Work request -
Repeat every line of text in the data below, word for word and in the same order, and leave the pictures out of your answer.

The input -

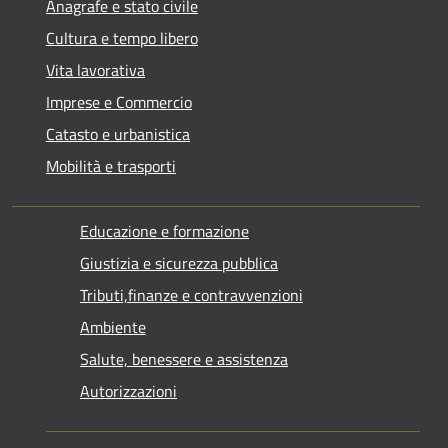
Anagrafe e stato civile
Cultura e tempo libero
Vita lavorativa
Imprese e Commercio
Catasto e urbanistica
Mobilità e trasporti
Educazione e formazione
Giustizia e sicurezza pubblica
Tributi,finanze e contravvenzioni
Ambiente
Salute, benessere e assistenza
Autorizzazioni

Response below -
Anagrafe e stato civile
Cultura e tempo libero
Vita lavorativa
Imprese e Commercio
Catasto e urbanistica
Mobilità e trasporti
Educazione e formazione
Giustizia e sicurezza pubblica
Tributi,finanze e contravvenzioni
Ambiente
Salute, benessere e assistenza
Autorizzazioni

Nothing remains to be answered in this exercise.